# Crysis Astonishes with 1080p Resolution Support on PS3



## Ares (Nov 23, 2009)

*Crysis Astonishes with 1080p Resolution Support on PS3*








A few years back many thought that it’d be impossible for _Crysis_ to ever be playable on a current-generation console, let alone in 1080p. It appears that the PS3 will have the last laugh as Franziska Lehnert, PR Manager at Crytek, has revealed the unexpected during an interview with NowGamer: _Crysis_ PS3 will support both 720p and 1080p.

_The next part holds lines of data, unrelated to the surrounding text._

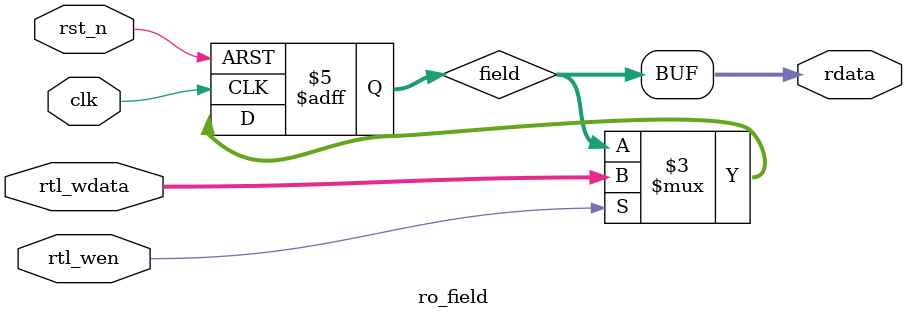
<source format=v>
module rw_field #(
    parameter WD   = 32,
    parameter RST  = {WD{1'b0}},
    parameter MODE = 0 //rtl first, cpu next
)(
    input  clk,
    input  rst_n,
 
    input  cpu_en,
    input  cpu_w_en,
    input  [WD -1:0]cpu_wdata,

    output [WD -1:0]rdata
);

wire cpu_wen = cpu_en && cpu_w_en;
wire [WD -1:0]wdata = cpu_wdata;

reg [WD -1:0]field;
always @(posedge clk or negedge rst_n)begin
    if(!rst_n)
        field <= RST;
    else if(cpu_wen)
        field <= wdata;
end
assign rdata = field;
 
endmodule

module rc_cnt_field #(
    parameter WD   = 32,
    parameter RST  = {WD{1'b0}},
    parameter MAX  = {WD{1'b1}},
    parameter MODE = 0//0 for hold, 1 for to-zero
)(
    input  clk,
    input  rst_n,
 
    input  cpu_en,
    input  cpu_r_en,
 
    input  rtl_wen,
 
    output [WD -1:0]rdata
);
 
wire cpu_ren = cpu_en && cpu_r_en;
 
reg [WD -1:0]field;
always @(posedge clk or negedge rst_n)begin
    if(!rst_n)
        field <= RST;
    else if(cpu_ren && rtl_wen)
        field <= {{(WD-1){1'b0}}, 1'b1};
    else if(rtl_wen && field == MAX)
        field <= RST;
    else if(rtl_wen)
        field <= field + 1'b1;
    else if(cpu_ren)
        field <= RST;
end
assign rdata = field;
endmodule

module ro_field #(
    parameter WD   = 32,
    parameter RST  = {WD{1'b0}},
    parameter MODE = 0 //rtl first, cpu next
)(
    input  clk,
    input  rst_n,
 
    input  rtl_wen,
    input  [WD -1:0]rtl_wdata,
 
    output [WD -1:0]rdata
);
 
reg [WD -1:0]field;
always @(posedge clk or negedge rst_n)begin
    if(!rst_n)
        field <= RST;
    else if(rtl_wen)
        field <= rtl_wdata;
end
 
assign rdata = field;
 
endmodule
</source>
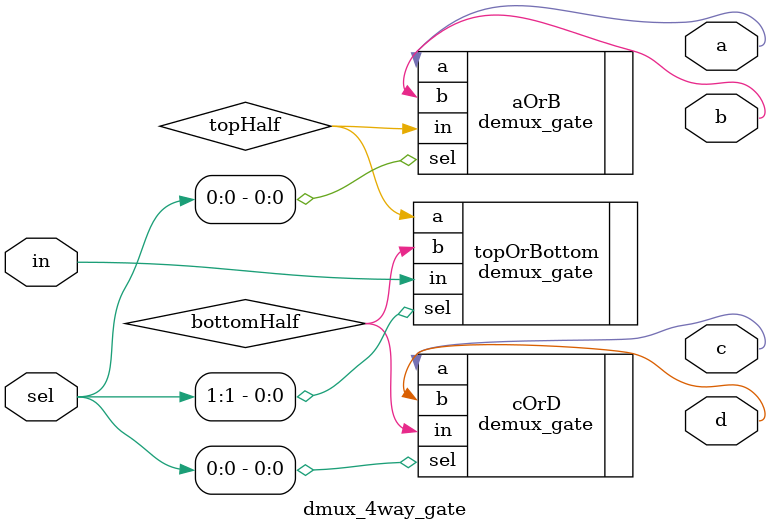
<source format=v>
`include "src/Week1/demux_gate.v"

`ifndef DMUX_4WAY_GATE_V
`define DMUX_4WAY_GATE_V
module dmux_4way_gate(
    output wire a,
    output wire b,
    output wire c,
    output wire d,
    input wire in,
    input wire [1:0] sel
);
    // Simple 4-way DEMUX gate
    // assign a = (sel == 2'b00) ? in : 1'b0;
    // assign b = (sel == 2'b01) ? in : 1'b0;
    // assign c = (sel == 2'b10) ? in : 1'b0;
    // assign d = (sel == 2'b11) ? in : 1'b0;

    // Using demux_gates
    wire topHalf, bottomHalf;
    demux_gate topOrBottom(
        .a(topHalf),
        .b(bottomHalf),
        .in(in),
        .sel(sel[1]) // 1st bit of sel is the top (aOrB) or bottom (cOrD) selector
    );

    demux_gate aOrB(
        .a(a),
        .b(b),
        .in(topHalf),
        .sel(sel[0]) // 0th bit of sel is the a or b selector for the top half
    );

    demux_gate cOrD(
        .a(c),
        .b(d),
        .in(bottomHalf),
        .sel(sel[0]) // 0th bit of sel is the c or d selector for the bottom half
    );
endmodule
`endif
</source>
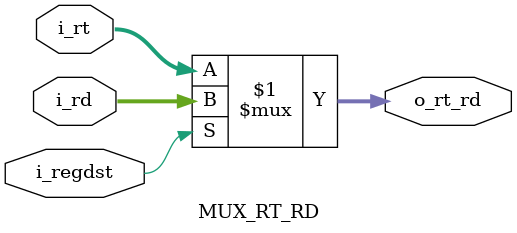
<source format=v>
`timescale 1ns / 1ps


module MUX_RT_RD
    #(
        parameter DATA_WIDTH = 32
    )
    (
        input [4:0]  i_rt,
        input [4:0]  i_rd,
        input        i_regdst,
        output [4:0] o_rt_rd
    );

    assign o_rt_rd = i_regdst ? i_rd : i_rt;
endmodule
</source>
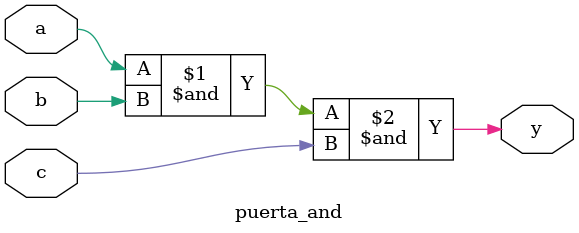
<source format=v>
module puerta_and(output wire y, input wire a, b, c); // Si es estructural output wire, si es behavioral output reg (instanciar un módulo)
  assign y = a & b & c;
endmodule
</source>
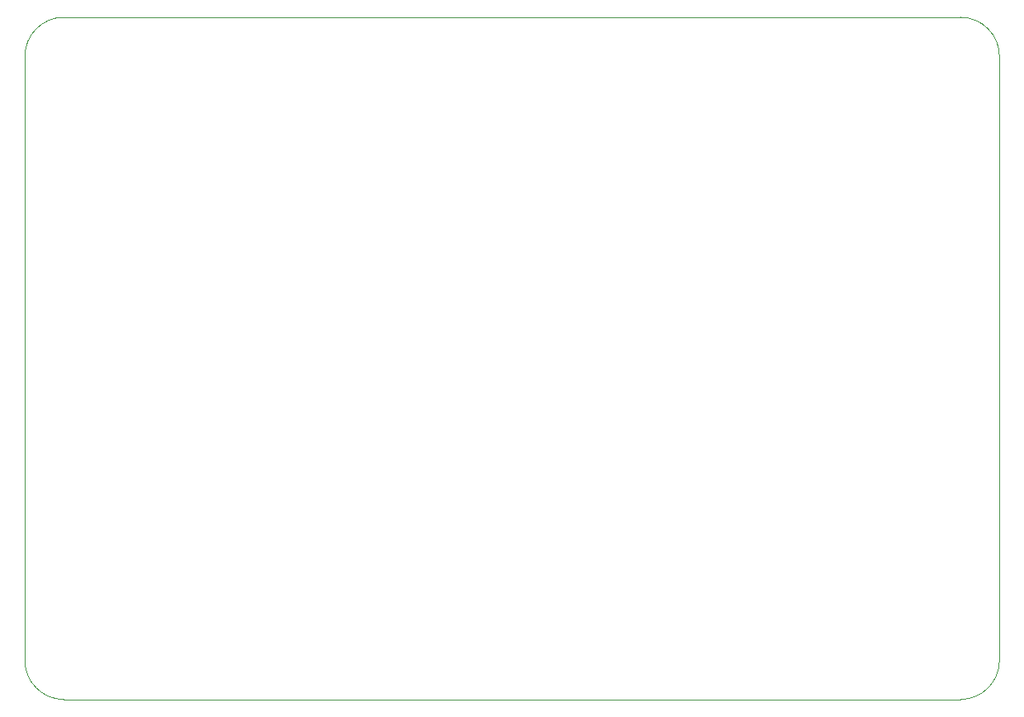
<source format=gbr>
%TF.GenerationSoftware,KiCad,Pcbnew,(6.0.11)*%
%TF.CreationDate,2024-04-25T22:51:55+03:00*%
%TF.ProjectId,avr-co2-detector,6176722d-636f-4322-9d64-65746563746f,rev.2*%
%TF.SameCoordinates,Original*%
%TF.FileFunction,Profile,NP*%
%FSLAX46Y46*%
G04 Gerber Fmt 4.6, Leading zero omitted, Abs format (unit mm)*
G04 Created by KiCad (PCBNEW (6.0.11)) date 2024-04-25 22:51:55*
%MOMM*%
%LPD*%
G01*
G04 APERTURE LIST*
%TA.AperFunction,Profile*%
%ADD10C,0.100000*%
%TD*%
G04 APERTURE END LIST*
D10*
X183000000Y-68000000D02*
X183000000Y-130000000D01*
X87000000Y-64000000D02*
G75*
G03*
X83000000Y-68000000I0J-4000000D01*
G01*
X83000000Y-130000000D02*
G75*
G03*
X87000000Y-134000000I4000000J0D01*
G01*
X179000000Y-134000000D02*
G75*
G03*
X183000000Y-130000000I0J4000000D01*
G01*
X83000000Y-130000000D02*
X83000000Y-68000000D01*
X179000000Y-134000000D02*
X87000000Y-134000000D01*
X87000000Y-64000000D02*
X179000000Y-64000000D01*
X183000000Y-68000000D02*
G75*
G03*
X179000000Y-64000000I-4000000J0D01*
G01*
M02*

</source>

Preliminary screenshots have been nothing short of impressive, and if no major technical issues are present, this download-only version of the title could end up being one of the best-looking titles in the entire PS3 library. It’s rare to see a game with 1080p support due to how taxing it is on hardware, let alone a game of _Crysis_‘ stature. Don’t let its age affect your expectation level either, as its high texture detail, advanced visual technique, and beautiful environment have made it a benchmark of choice for gaming PCs for nearly four years.
_
Crysis_ is scheduled to arrive on the PlayStation Store during next week’s update on October 4th.

Source: PSLS


----------



## Moonfly (Aug 1, 2008)

I wander if it will be 1080 native though, or upscaled. Honestly, if crysis can be done in 1080 native, then there is no excuse for other titles not doing so. You can even argue on the games age, because the PS3 hardware is just as old as the game now. Still, even upscaled it will pretty slick.


----------